This is the continuation of the previous article:
I AM NOT GOOD ENOUGH - MY FATHER - PART 1
I AM NOT GOOD ENOUGH - MY FATHER - PART 2
I AM NOT GOOD ENOUGH - MY FATHER - PART 3
I AM NOT GOOD ENOUGH - MY FATHER - PART 4
I AM NOT GOOD ENOUGH - MY FATHER - PART 5
I AM NOT GOOD ENOUGH - MY FATHER - PART 6
A belief about myself which I have accepted within my mind has taken me on a quite a long journey during which I have tried to prove that I am actually not that which I have accepted to believe. So... I have accepted a belief, I have suppressed it so that I don't see it yet I was aware of it and I have tried to prove that this is not true.
But even though I have tried to prove it in many different ways I was never able to prove it absolutely and ultimately. I have never proven to my father that I am better then he thinks of me or better then the people that he was showing me as an example. Well... I have never got more money then him but I know that it was not about how much money I earn. It was the same as with my girlfriend.
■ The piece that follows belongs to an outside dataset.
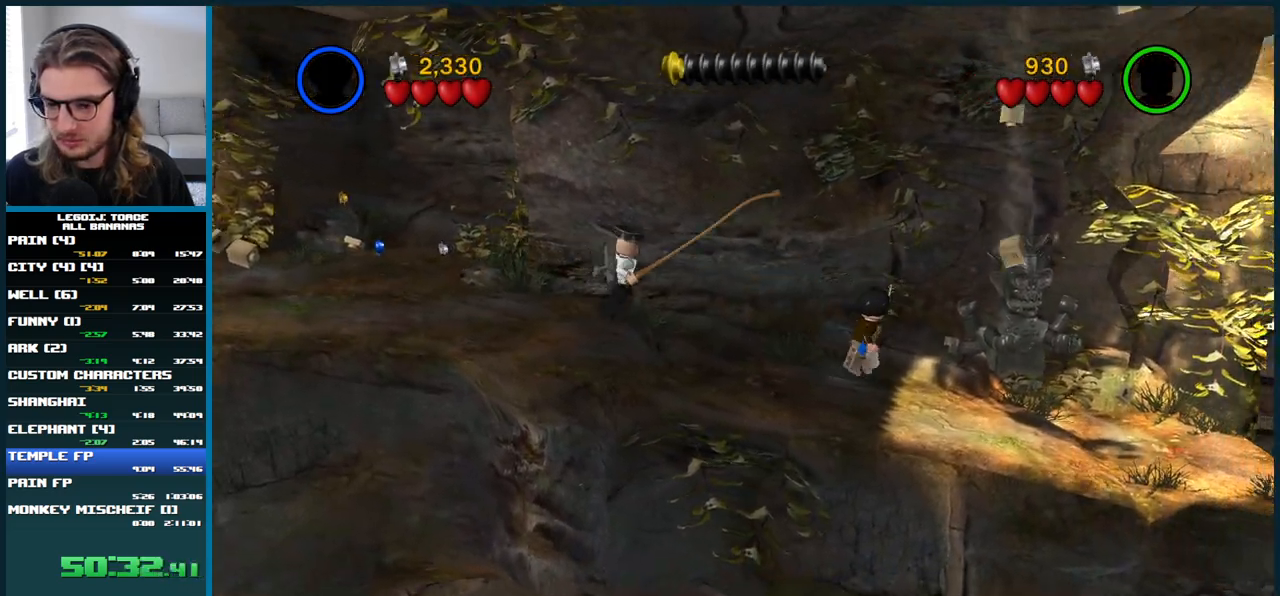
{"buttons": [], "left_stick": "up-right", "right_stick": "center", "events": [[383, "left_stick", "up-right"]]}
I have given her all that I have but still that was not enough. She was asking me for more and I was ready to work over the limits to fulfill her desires and wishes. And even then I was not able to make her fully happy and prove my point that I am good enough. And the reason in both cases was that I have been fueling all the time - with the energy extracted from my body - a belief within my mind, which was growing ever stronger and it was manifesting itself on the outside ever stronger. The more energy I was giving into it, the bigger and stronger it was growing.
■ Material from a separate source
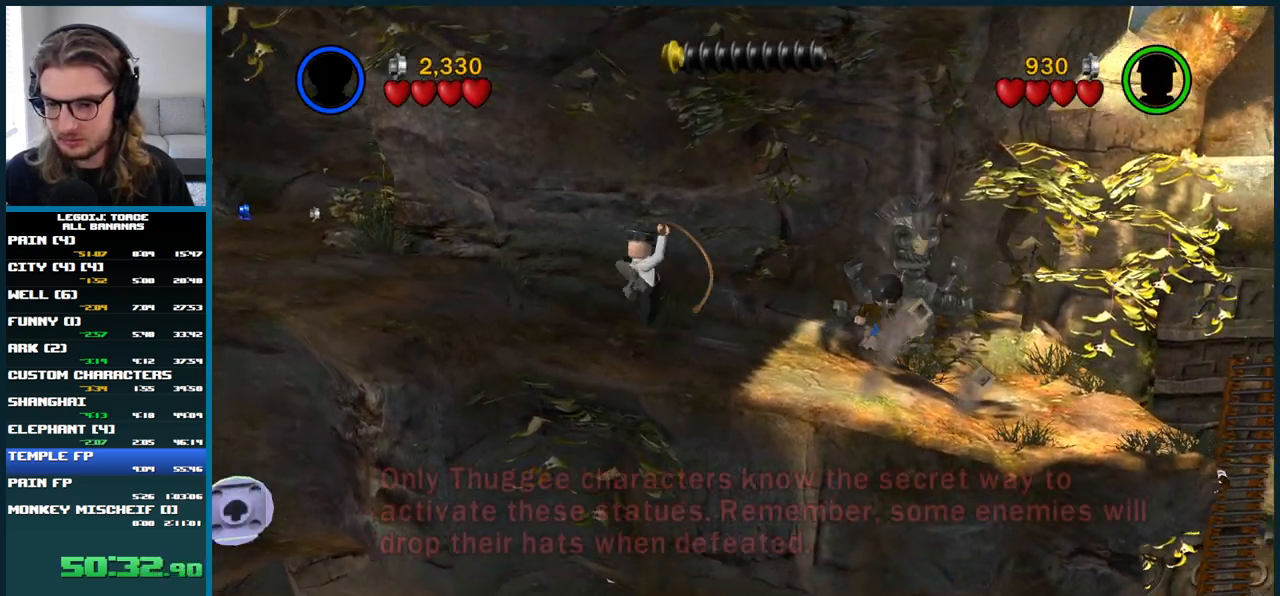
{"buttons": [], "left_stick": "center", "right_stick": "center", "events": [[133, "B", "down"], [217, "left_stick", "center"], [283, "B", "up"]]}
It is like never ending story. Well... not exactly. There is an end to it because there is a limit in the physical. My physical body has its limits and it cannot fuel - with the energy extracted from it - into infinity the belief within my mind. At some point the body gets exhausted, it gets sick and if I got completely obsessed with my desire to prove that I am good enough and if I persisted with working well over the limits, I would eventually kill my body.
Now... on the way to kill myself I would have all sorts of different excuses e.g. by saying that I love my girlfriend and this is what I should do no matter what or in the case of my father I would continue to feel hurt and through suppressed anger and with pride I would try to work hard until I prove my point and earn more money then him. But in the end I would always stay within the same point that I have not proven anything because there was never anything to prove. All that was necessary was to stop fueling my belief and not define myself as it within my mind because the moment I stop the thoughts and the moment I stop defining myself within my mind as not good enough I don't have to prove anything on the outside.
AND THEN I CAN DO WHAT IS BEST FOR ME AND BEST FOR ALL.